The Democrat rejected Bush's contention that he was expressing what was "in my heart" when he made a campaign issue of the Democrat's anti-Vietnam War activities and 1969 trip to Moscow.

"It is now obvious. .

.

. Far from speaking from his heart, he was speaking from a prescribed political strategy cooked up in the White House by Robert Dornan and other extreme right-wingers," Clinton said, referring to a conservative California congressman.

"He turned the Republican convention over to the far right for two days; now he's apparently going to turn his campaign over to that," Clinton said. "It's very sad."

In a television interview earlier Friday, Bush again expressed concern about Clinton's role in anti-war protests while studying at Oxford University in England.

"I just don't think it's right to demonstrate on foreign soil or mobilize demonstrations, I believe that's the word he used, against your country's policies from foreign soil," Bush said, appearing on ABC's Good Morning America.

"I think it's a question of judgment and character, not a question of patriotism," Bush said.

Clinton, in turn, said, "I was against the policy of the government, not against my country."

Leading in the polls, Clinton brushed off the impact of the Republican assault, calling it a last-ditch bid to get the election off the economy.

"The issue for most Americans is what are we going to do the day after the election," Clinton said. "And it's not surprising that Mr.
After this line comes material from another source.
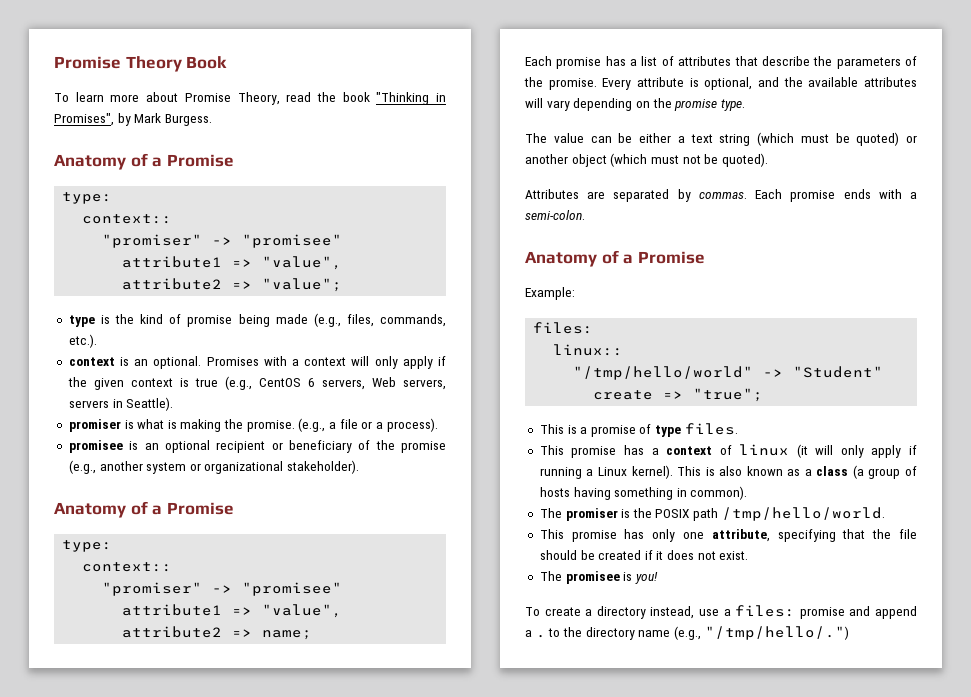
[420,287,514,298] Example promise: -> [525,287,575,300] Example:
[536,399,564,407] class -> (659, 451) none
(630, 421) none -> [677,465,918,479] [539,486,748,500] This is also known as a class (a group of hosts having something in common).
Bush doesn't want to talk about that because of his record and because he hasn't had any proposals until the eleventh hour."

In his ABC interview, Bush said he was satisfied with Clinton's explanation of student travels to Moscow two decades ago if his Democratic rival had been truthful.

White House spokeswoman Laura Melillo said Bush, along with White House chief of staff James A. Baker III and Dornan, discussed raising the Moscow issue against Clinton during a White House meeting.

The Los Angeles Times reported that the attack on Clinton sprang from an Oval Office meeting Tuesday among Bush, Baker, Dornan and three other Republican congressmen.

The newspaper said that Dornan urged Bush to "take the gloves off" and that Rep. Randy "Duke" Cunningham said Bush "told us not to worry, that he would use the issue."

The Washington Post, meanwhile, quoted an unidentified presidential aide as saying that the president's main concern was the anti-war demonstrations rather than the Moscow trip and that he probably would not have brought up the trip if he had not been asked about it in a television interview.

Clinton said he took part in anti-war demonstrations in London at the height of the Vietnam War and that he visited Moscow for about a week as part of a wider tour of Europe.

Clinton and his aides prepped for Sunday's debate in St. Louis at a Kansas City hotel, going over potential questions and holding mock debates _ complete with stand-ins for Bush and Ross Perot.